NVC source reference: "Rodwell, J.S. (Ed.). (1991). British Plant Communities (5 Volumes). Cambridge University Press, Cambridge, UK."

andrewvanbreda commented 7 years ago

@sacrevert OK, great I will add that too the code and then we can look to do another run of this next week

andrewvanbreda commented 7 years ago

Source added to the taxa_taxon_list_attributes along with associated link/reference. Committed.

Note that the source_id doesn't appear on the termlists terms attributes table, so I will need to amend that table separately sometime. So the source is not on the communities attribute at the moment.

We can amend that simply in the db if needed after import, as it is just one id that needs adding.

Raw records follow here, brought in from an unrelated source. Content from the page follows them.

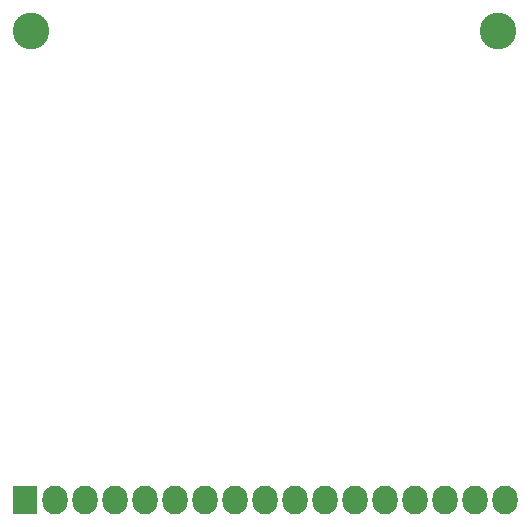
<source format=gbs>
G04 #@! TF.GenerationSoftware,KiCad,Pcbnew,(2017-01-24 revision 0b6147e)-makepkg*
G04 #@! TF.CreationDate,2017-10-03T07:54:18-07:00*
G04 #@! TF.ProjectId,OLED_1.5_128X128_breakout,4F4C45445F312E355F31323858313238,rev?*
G04 #@! TF.FileFunction,Soldermask,Bot*
G04 #@! TF.FilePolarity,Negative*
%FSLAX46Y46*%
G04 Gerber Fmt 4.6, Leading zero omitted, Abs format (unit mm)*
G04 Created by KiCad (PCBNEW (2017-01-24 revision 0b6147e)-makepkg) date 10/03/17 07:54:18*
%MOMM*%
%LPD*%
G01*
G04 APERTURE LIST*
%ADD10C,0.100000*%
%ADD11R,2.127200X2.432000*%
%ADD12O,2.127200X2.432000*%
%ADD13C,3.100000*%
G04 APERTURE END LIST*
D10*
D11*
X51760000Y-89000000D03*
D12*
X54300000Y-89000000D03*
X56840000Y-89000000D03*
X59380000Y-89000000D03*
X61920000Y-89000000D03*
X64460000Y-89000000D03*
X67000000Y-89000000D03*
X69540000Y-89000000D03*
X72080000Y-89000000D03*
X74620000Y-89000000D03*
X77160000Y-89000000D03*
X79700000Y-89000000D03*
X82240000Y-89000000D03*
X84780000Y-89000000D03*
X87320000Y-89000000D03*
X89860000Y-89000000D03*
X92400000Y-89000000D03*
D13*
X52250000Y-49250000D03*
X91750000Y-49250000D03*
M02*

</source>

andrewvanbreda commented 7 years ago

termlists_term attributes now has source_id column. Will probably update this field manually after import though, as the field might not be present when the importer is run as it is currently on the development branch code

sacrevert commented 7 years ago

As per https://github.com/BiologicalRecordsCentre/BSBI-Card-and-PlantPortal/issues/55#issuecomment-344329033 but for NVC data NVC_DDBparsed_v5.zip

andrewvanbreda commented 7 years ago

@sacrevert OK thanks. Am just about to look at the Plant Att situation this afternoon....need to refresh memory, will let you know my thoughts on NVC too as soon as I can

andrewvanbreda commented 7 years ago

@sacrevert OK thanks, I think the code has changed with this importer since last run (unlike PlantAtt which hadn't changed), and we also have a new importer file. However a major advantage with this importer is we haven't done a test warehouse run yet, so we can do a clean run on that. So I suggest roughly the same course of action as PlantAtt, but with a test warehouse run also. I think the tests after that run need to be a bit more detailed than PlantAtt as PlantAtt the code looks fine, but with NVC we noticed an issue where the Species Constancy Value wasn't imported during the dev warehouse run (although I couldn't find a reason why that happened). My suggested steps are,

  1. I will reformat the new file so that it will work with the importer
  2. Make sure any previous manual changes to the importer file are still present.
  3. Do a quick run on my own machine with some simple tests
  4. Test warehouse run, with particular attention for issues noticed during dev warehouse run
  5. Run on live if fine and verify it worked.

Again will let you know how I get on.

sacrevert commented 7 years ago

Great. Hopefully the 'Species' column in this new file should map exactly onto the species names in the full set of NVC table information, so hopefully the new TVKs will slot right in.